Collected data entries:

--

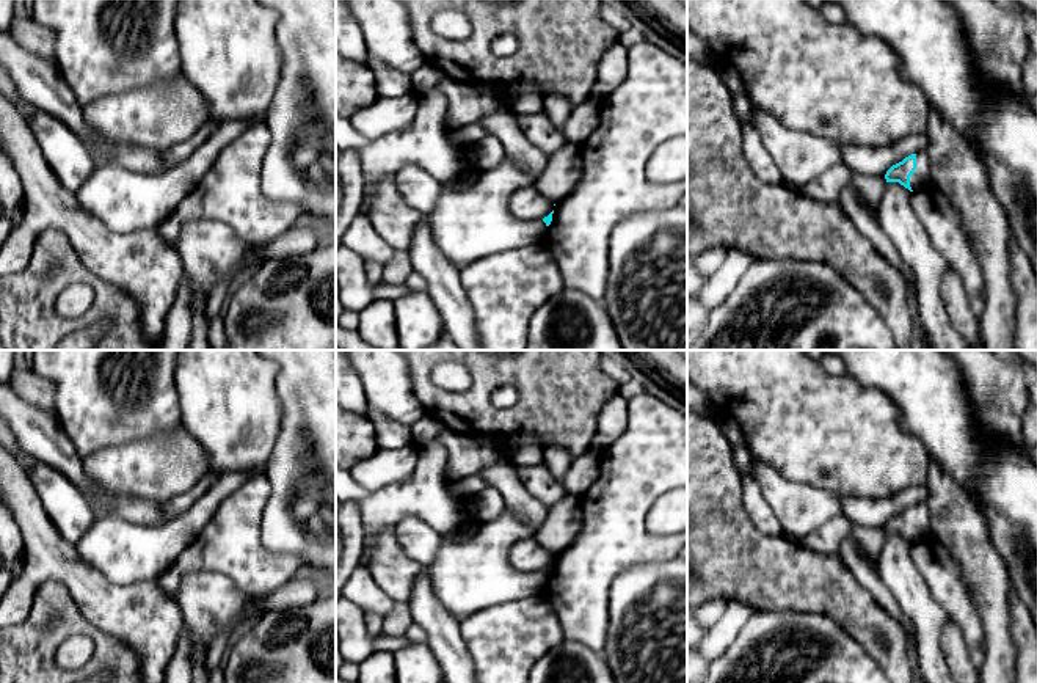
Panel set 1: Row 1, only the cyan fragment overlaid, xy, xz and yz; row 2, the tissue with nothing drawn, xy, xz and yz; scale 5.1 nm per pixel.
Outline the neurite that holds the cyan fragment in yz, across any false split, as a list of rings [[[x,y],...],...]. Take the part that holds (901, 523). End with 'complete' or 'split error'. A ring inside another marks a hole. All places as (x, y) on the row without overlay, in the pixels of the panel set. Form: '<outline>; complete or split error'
[[[918,502],[893,517],[886,526],[886,534],[899,534],[910,543],[918,542],[930,534],[930,517],[927,502]]]; split error

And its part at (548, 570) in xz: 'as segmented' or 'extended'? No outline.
extended

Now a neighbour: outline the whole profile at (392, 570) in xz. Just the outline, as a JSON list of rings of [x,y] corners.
[[[386,529],[377,537],[367,568],[378,587],[394,603],[406,604],[416,581],[425,572],[424,565],[403,553],[392,529]]]

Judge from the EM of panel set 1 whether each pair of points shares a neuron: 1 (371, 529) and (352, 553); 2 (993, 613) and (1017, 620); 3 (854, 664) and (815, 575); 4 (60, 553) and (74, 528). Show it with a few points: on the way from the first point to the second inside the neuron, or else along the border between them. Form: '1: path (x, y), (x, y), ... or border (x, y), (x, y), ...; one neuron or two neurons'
1: border (355, 501), (363, 534), (358, 564); two neurons
2: border (1014, 592), (1011, 597), (1011, 639), (1017, 655); two neurons
3: border (799, 611), (816, 611), (835, 619), (862, 646); two neurons
4: border (46, 509), (57, 531), (74, 545); two neurons

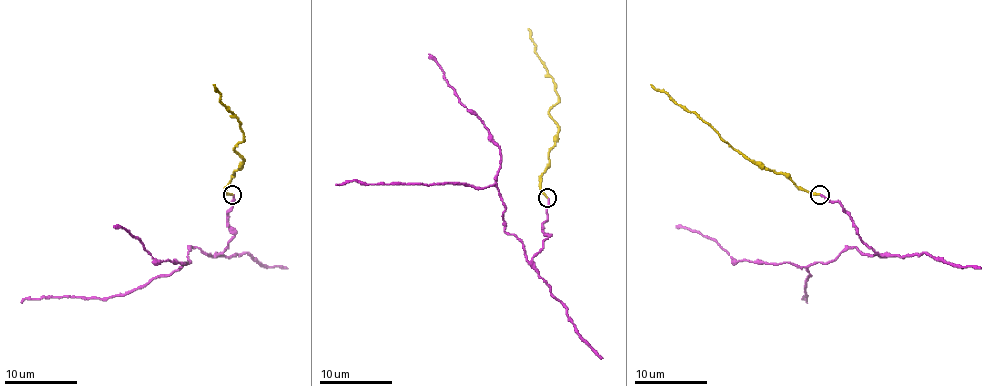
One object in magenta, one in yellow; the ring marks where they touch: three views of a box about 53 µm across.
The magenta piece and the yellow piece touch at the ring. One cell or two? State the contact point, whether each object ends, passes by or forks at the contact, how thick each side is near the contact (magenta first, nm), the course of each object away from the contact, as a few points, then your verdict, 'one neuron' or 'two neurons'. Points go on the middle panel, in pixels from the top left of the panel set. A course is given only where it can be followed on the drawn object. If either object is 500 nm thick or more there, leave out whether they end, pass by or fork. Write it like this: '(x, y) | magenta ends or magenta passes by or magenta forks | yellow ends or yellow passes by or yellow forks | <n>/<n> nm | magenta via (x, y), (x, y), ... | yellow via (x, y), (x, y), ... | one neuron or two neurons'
(547, 198) | magenta ends | yellow ends | 150/180 nm | magenta via (548, 198), (543, 231), (548, 236), (530, 260), (521, 242), (505, 231), (505, 211), (494, 185), (335, 183) | yellow via (546, 198), (541, 174), (557, 133), (557, 123), (548, 111), (557, 102), (557, 92), (528, 29) | one neuron

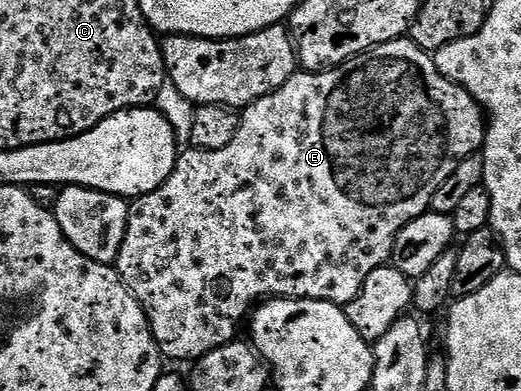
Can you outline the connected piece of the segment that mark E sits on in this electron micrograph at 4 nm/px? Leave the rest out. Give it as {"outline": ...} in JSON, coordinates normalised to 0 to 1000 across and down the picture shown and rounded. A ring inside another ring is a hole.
{"outline":[[[787,97],[733,113],[624,184],[568,182],[547,220],[464,279],[455,353],[447,353],[432,384],[390,389],[382,379],[361,376],[345,386],[328,453],[301,488],[265,504],[250,524],[240,619],[232,619],[232,639],[217,680],[228,693],[248,752],[255,752],[278,793],[290,859],[305,877],[305,898],[315,913],[322,923],[380,926],[393,905],[445,880],[461,857],[459,836],[476,826],[482,801],[507,767],[622,767],[653,783],[678,772],[678,762],[693,752],[701,711],[749,668],[762,598],[770,598],[787,563],[825,535],[839,476],[877,435],[885,409],[914,396],[933,350],[935,312],[919,263],[885,217],[848,194],[829,136],[802,123]]]}

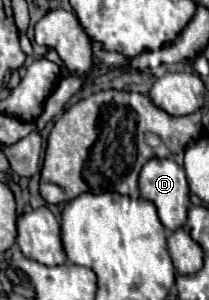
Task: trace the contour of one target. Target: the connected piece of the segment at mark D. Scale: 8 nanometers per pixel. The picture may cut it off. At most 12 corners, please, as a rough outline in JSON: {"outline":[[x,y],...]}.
{"outline":[[170,158],[142,166],[140,196],[168,230],[184,226],[190,190]]}

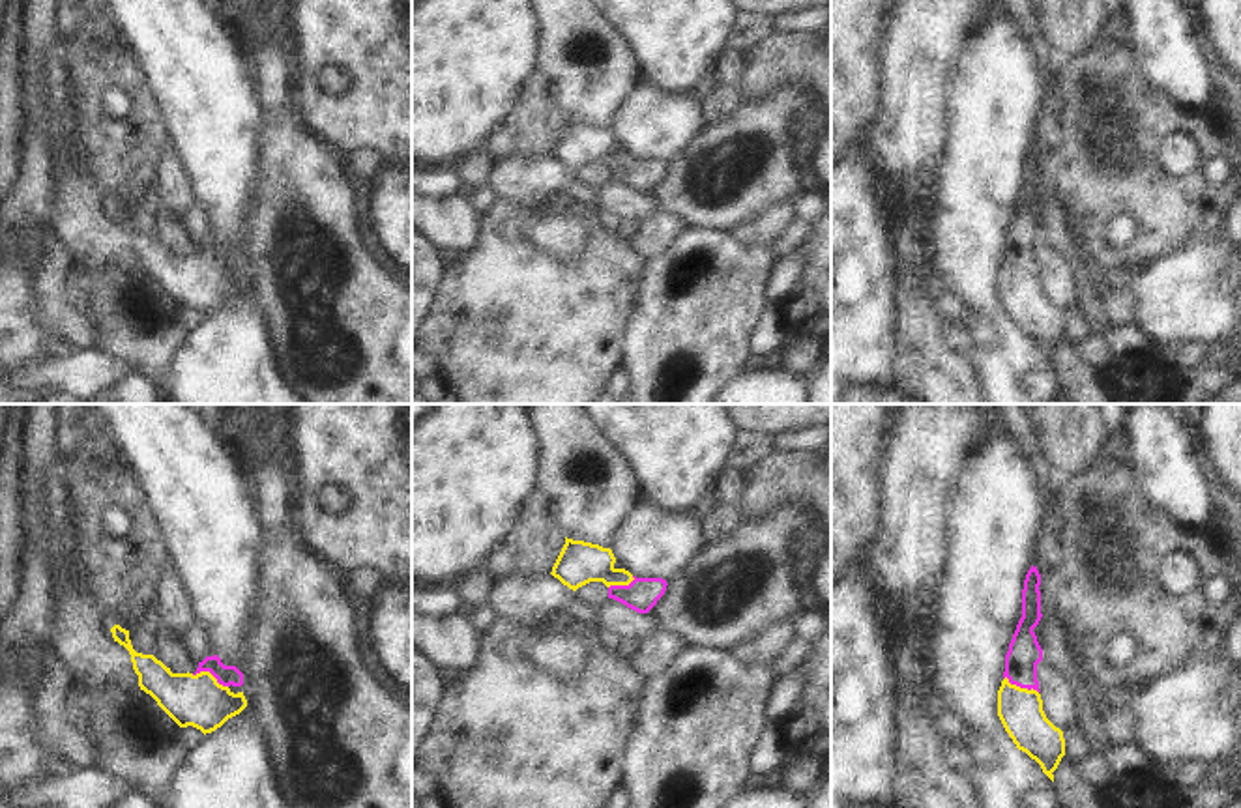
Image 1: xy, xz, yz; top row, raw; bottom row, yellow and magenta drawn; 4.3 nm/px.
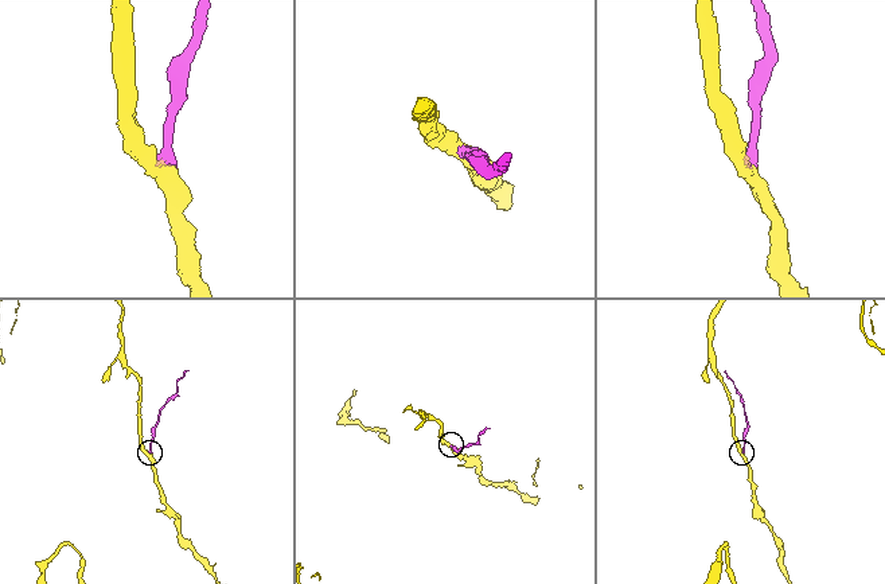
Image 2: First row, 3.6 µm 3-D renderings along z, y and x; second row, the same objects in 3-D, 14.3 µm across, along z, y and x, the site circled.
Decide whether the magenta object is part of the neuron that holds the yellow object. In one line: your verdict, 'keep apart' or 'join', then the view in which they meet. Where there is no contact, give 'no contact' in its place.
join; contact in xy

--

• **TASK**
Every record above, copied exactly and without a single picture, makes up the answer.

• **SOLUTION TO THIS EXERCISE**
Panel set 1: Row 1, only the cyan fragment overlaid, xy, xz and yz; row 2, the tissue with nothing drawn, xy, xz and yz; scale 5.1 nm per pixel.
Outline the neurite that holds the cyan fragment in yz, across any false split, as a list of rings [[[x,y],...],...]. Take the part that holds (901, 523). End with 'complete' or 'split error'. A ring inside another marks a hole. All places as (x, y) on the row without overlay, in the pixels of the panel set. Form: '<outline>; complete or split error'
[[[918,502],[893,517],[886,526],[886,534],[899,534],[910,543],[918,542],[930,534],[930,517],[927,502]]]; split error

And its part at (548, 570) in xz: 'as segmented' or 'extended'? No outline.
extended

Now a neighbour: outline the whole profile at (392, 570) in xz. Just the outline, as a JSON list of rings of [x,y] corners.
[[[386,529],[377,537],[367,568],[378,587],[394,603],[406,604],[416,581],[425,572],[424,565],[403,553],[392,529]]]

Judge from the EM of panel set 1 whether each pair of points shares a neuron: 1 (371, 529) and (352, 553); 2 (993, 613) and (1017, 620); 3 (854, 664) and (815, 575); 4 (60, 553) and (74, 528). Show it with a few points: on the way from the first point to the second inside the neuron, or else along the border between them. Form: '1: path (x, y), (x, y), ... or border (x, y), (x, y), ...; one neuron or two neurons'
1: border (355, 501), (363, 534), (358, 564); two neurons
2: border (1014, 592), (1011, 597), (1011, 639), (1017, 655); two neurons
3: border (799, 611), (816, 611), (835, 619), (862, 646); two neurons
4: border (46, 509), (57, 531), (74, 545); two neurons

One object in magenta, one in yellow; the ring marks where they touch: three views of a box about 53 µm across.
The magenta piece and the yellow piece touch at the ring. One cell or two? State the contact point, whether each object ends, passes by or forks at the contact, how thick each side is near the contact (magenta first, nm), the course of each object away from the contact, as a few points, then your verdict, 'one neuron' or 'two neurons'. Points go on the middle panel, in pixels from the top left of the panel set. A course is given only where it can be followed on the drawn object. If either object is 500 nm thick or more there, leave out whether they end, pass by or fork. Write it like this: '(x, y) | magenta ends or magenta passes by or magenta forks | yellow ends or yellow passes by or yellow forks | <n>/<n> nm | magenta via (x, y), (x, y), ... | yellow via (x, y), (x, y), ... | one neuron or two neurons'
(547, 198) | magenta ends | yellow ends | 150/180 nm | magenta via (548, 198), (543, 231), (548, 236), (530, 260), (521, 242), (505, 231), (505, 211), (494, 185), (335, 183) | yellow via (546, 198), (541, 174), (557, 133), (557, 123), (548, 111), (557, 102), (557, 92), (528, 29) | one neuron

Can you outline the connected piece of the segment that mark E sits on in this electron micrograph at 4 nm/px? Leave the rest out. Give it as {"outline": ...} in JSON, coordinates normalised to 0 to 1000 across and down the picture shown and rounded. A ring inside another ring is a hole.
{"outline":[[[787,97],[733,113],[624,184],[568,182],[547,220],[464,279],[455,353],[447,353],[432,384],[390,389],[382,379],[361,376],[345,386],[328,453],[301,488],[265,504],[250,524],[240,619],[232,619],[232,639],[217,680],[228,693],[248,752],[255,752],[278,793],[290,859],[305,877],[305,898],[315,913],[322,923],[380,926],[393,905],[445,880],[461,857],[459,836],[476,826],[482,801],[507,767],[622,767],[653,783],[678,772],[678,762],[693,752],[701,711],[749,668],[762,598],[770,598],[787,563],[825,535],[839,476],[877,435],[885,409],[914,396],[933,350],[935,312],[919,263],[885,217],[848,194],[829,136],[802,123]]]}

Task: trace the contour of one target. Target: the connected piece of the segment at mark D. Scale: 8 nanometers per pixel. The picture may cut it off. At most 12 corners, please, as a rough outline in JSON: {"outline":[[x,y],...]}.
{"outline":[[170,158],[142,166],[140,196],[168,230],[184,226],[190,190]]}

Image 1: xy, xz, yz; top row, raw; bottom row, yellow and magenta drawn; 4.3 nm/px.
Image 2: First row, 3.6 µm 3-D renderings along z, y and x; second row, the same objects in 3-D, 14.3 µm across, along z, y and x, the site circled.
Decide whether the magenta object is part of the neuron that holds the yellow object. In one line: your verdict, 'keep apart' or 'join', then the view in which they meet. Where there is no contact, give 'no contact' in its place.
join; contact in xy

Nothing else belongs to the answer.